(PROBLEM DESCRIPTION) Rewrite the material from the line with "日本選手権を首都圏初開催 カーリング、横" to the line with "台湾法規資料データ販売", changing every "2024年4月26日" to "2024年4月27日" and keeping everything else the same. Return only those lines.

[Opening TASK INPUTS section]

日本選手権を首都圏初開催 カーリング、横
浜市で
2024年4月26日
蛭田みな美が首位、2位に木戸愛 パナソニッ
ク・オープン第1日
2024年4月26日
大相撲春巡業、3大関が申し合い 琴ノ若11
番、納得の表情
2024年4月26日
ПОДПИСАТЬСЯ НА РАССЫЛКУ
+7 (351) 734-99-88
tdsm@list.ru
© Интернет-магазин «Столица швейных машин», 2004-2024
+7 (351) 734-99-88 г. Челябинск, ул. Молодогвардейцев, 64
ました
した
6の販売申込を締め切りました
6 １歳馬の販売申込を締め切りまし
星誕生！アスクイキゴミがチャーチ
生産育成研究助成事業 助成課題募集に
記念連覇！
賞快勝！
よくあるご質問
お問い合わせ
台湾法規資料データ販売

[Closing TASK INPUTS section]
[Opening TASK INPUTS section]

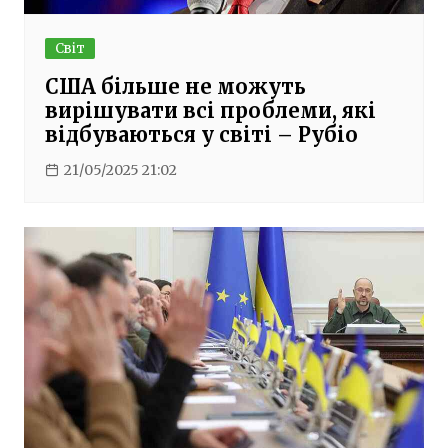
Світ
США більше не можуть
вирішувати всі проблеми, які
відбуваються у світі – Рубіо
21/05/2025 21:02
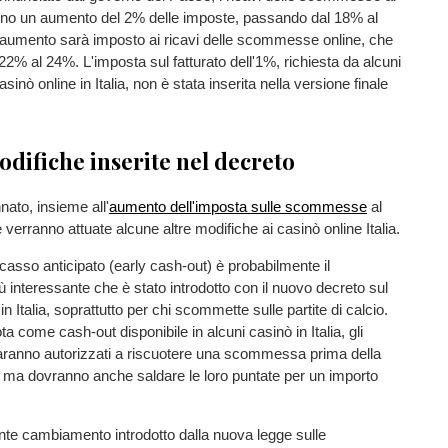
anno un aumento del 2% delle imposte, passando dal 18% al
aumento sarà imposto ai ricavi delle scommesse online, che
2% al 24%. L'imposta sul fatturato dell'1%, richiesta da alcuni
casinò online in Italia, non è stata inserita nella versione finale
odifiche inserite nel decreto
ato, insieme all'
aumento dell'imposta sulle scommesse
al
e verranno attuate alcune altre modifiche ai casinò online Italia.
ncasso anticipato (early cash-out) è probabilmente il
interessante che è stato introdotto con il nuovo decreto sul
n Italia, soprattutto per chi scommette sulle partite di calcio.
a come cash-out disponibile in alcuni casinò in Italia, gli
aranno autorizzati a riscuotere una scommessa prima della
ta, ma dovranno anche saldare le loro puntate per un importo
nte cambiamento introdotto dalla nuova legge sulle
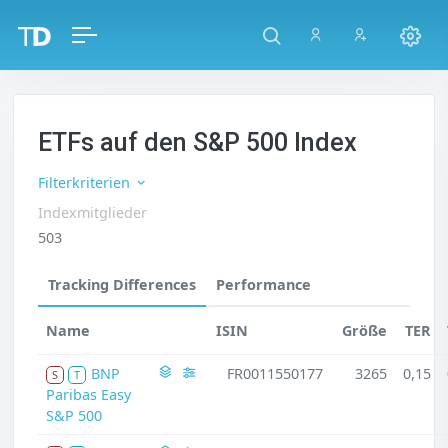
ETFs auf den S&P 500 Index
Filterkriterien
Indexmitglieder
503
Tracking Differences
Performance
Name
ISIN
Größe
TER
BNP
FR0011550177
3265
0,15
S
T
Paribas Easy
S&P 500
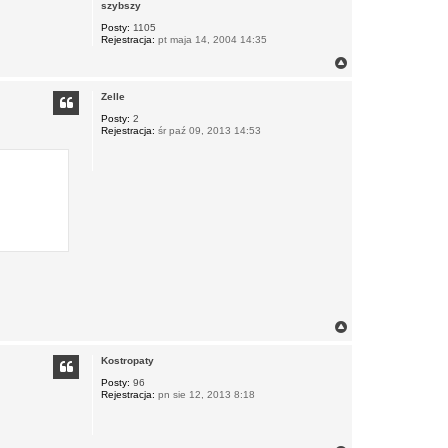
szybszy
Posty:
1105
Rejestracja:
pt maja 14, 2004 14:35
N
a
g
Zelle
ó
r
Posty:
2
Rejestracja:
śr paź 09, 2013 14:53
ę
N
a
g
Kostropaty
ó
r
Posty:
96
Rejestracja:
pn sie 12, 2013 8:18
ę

[Closing TASK INPUTS section]

(EXPECTED OUTPUT)
日本選手権を首都圏初開催 カーリング、横
浜市で
2024年4月27日
蛭田みな美が首位、2位に木戸愛 パナソニッ
ク・オープン第1日
2024年4月27日
大相撲春巡業、3大関が申し合い 琴ノ若11
番、納得の表情
2024年4月27日
ПОДПИСАТЬСЯ НА РАССЫЛКУ
+7 (351) 734-99-88
tdsm@list.ru
© Интернет-магазин «Столица швейных машин», 2004-2024
+7 (351) 734-99-88 г. Челябинск, ул. Молодогвардейцев, 64
ました
した
6の販売申込を締め切りました
6 １歳馬の販売申込を締め切りまし
星誕生！アスクイキゴミがチャーチ
生産育成研究助成事業 助成課題募集に
記念連覇！
賞快勝！
よくあるご質問
お問い合わせ
台湾法規資料データ販売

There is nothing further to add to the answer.